The Oaxaca-Blinder analysis suggests important differences between Blacks and Latinos with respect to which individual factors significantly contribute to disparities between each minority group and whites in the sample. Citizenship is a stark example in that it accounted for 50% of the observed Latino-white difference, but accounted for only 5% of the observed Black-white difference, suggesting as in previous decomposition studies using MEPS data that immigration status presents a significant barrier to accessing mental health care for Latinos (Chen and Vargas-Bustamante 2011). There was a similar contrast in how insurance status predicts access differences in that it accounted for 11% (p=.02) of the Hispanic-white disparity but only 6% (n.s.) of the Black-white disparity, highlighting the importance of reducing the extremely high rates of uninsurance in the Hispanic population (34% in our sample, compared to 23% for Blacks and 16% for whites). Expanding Medicaid eligibility in states that have opted out of ACA Medicaid expansion is a possible policy solution given the large number of uninsured Hispanics living in states that have opted out of expansion (Garfield and Damico 2016). Both Black and Hispanic SF-12 mental health component scores and self-reported mental health status were on average better (healthier) than whites and were significant contributors to the lower access to mental health care among Blacks and Latinos compared to whites. The large contribution of mental health status to racial/ethnic differences in mental health care access highlights the importance of the analyst's decision to adjust or not to adjust for measures of clinical need in disparities measurement (Cook, McGuire, and Zaslavsky 2012; McGuire et al. 2006), and suggests the need for future studies that assess the impact of access disparities on mental health outcomes.

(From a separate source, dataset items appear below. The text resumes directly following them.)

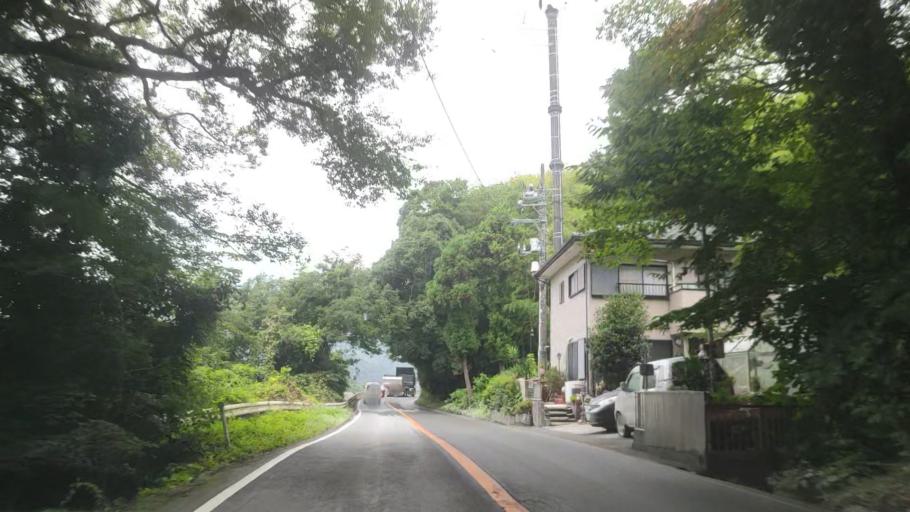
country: JP
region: Shizuoka
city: Fujinomiya
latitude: 35.2197
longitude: 138.5419
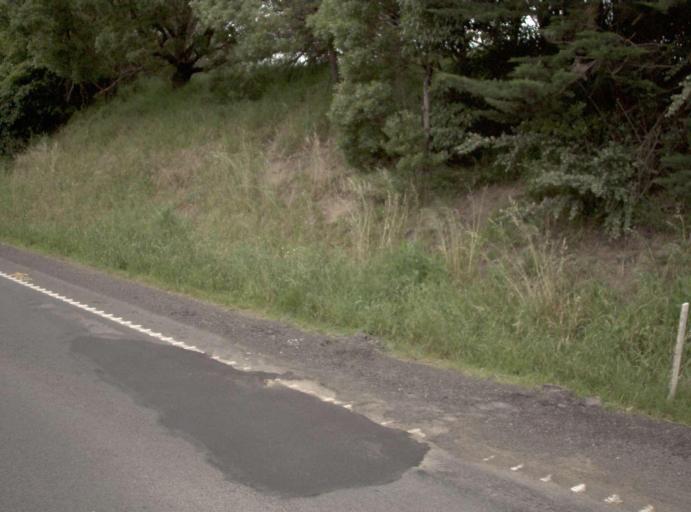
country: AU
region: Victoria
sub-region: Baw Baw
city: Warragul
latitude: -38.4470
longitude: 145.8626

A limitation of the study is that the PHQ-2 and K-6 scales used to measure probable psychiatric illness, while having reasonable sensitivity and specificity, are not as precise as diagnostically related instruments. Nor was it possible to disentangle initiation of care for those with varying diagnoses. In the MEPS, only those that initiate care receive an ICD-9 diagnosis codes. Second, we do not have detailed information on a number of factors related to mental health specialist service provision (e.g., whether or not they accept new patients/Medicaid patients, whether they work in highly specialized or more integrated primary care/specialty settings, whether they are trainees or involved in training) to help us understand how specialist mental health care provider density relates to initiation of mental health care access. The use of density of specialty mental health providers as a measure of quality needs to be improved before it will be helpful in identifying policy levers for reducing disparities.

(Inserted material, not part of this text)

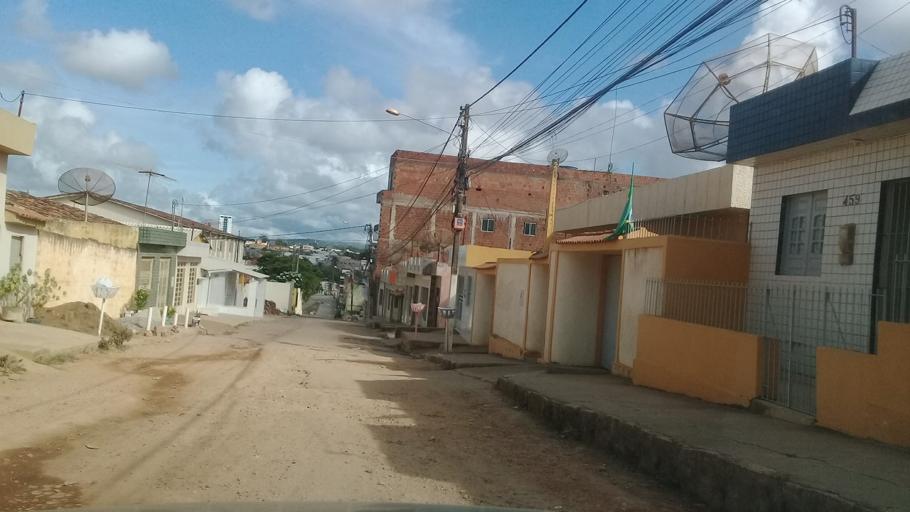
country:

Despite these limitations, we provide further evidence that racial/ethnic disparities in initiation and duration of mental health care persist. Our results suggest underlying mechanisms of disparities related to both compositional and place-based effects. At the neighborhood level, the average education of the neighborhood residents and the density of specialist mental health care providers are associated with disparities in initiation of mental health care. The presence of specialists already practicing in areas of substantial Black and Latino need suggests that greater access to existing resources could reduce disparities. Potential policies to increase access include greater Medicaid reimbursements and incentivizing better integration of primary and specialist mental health care through the Accountable Care Organizations, bundled payments, and other integrated care payment mechanisms.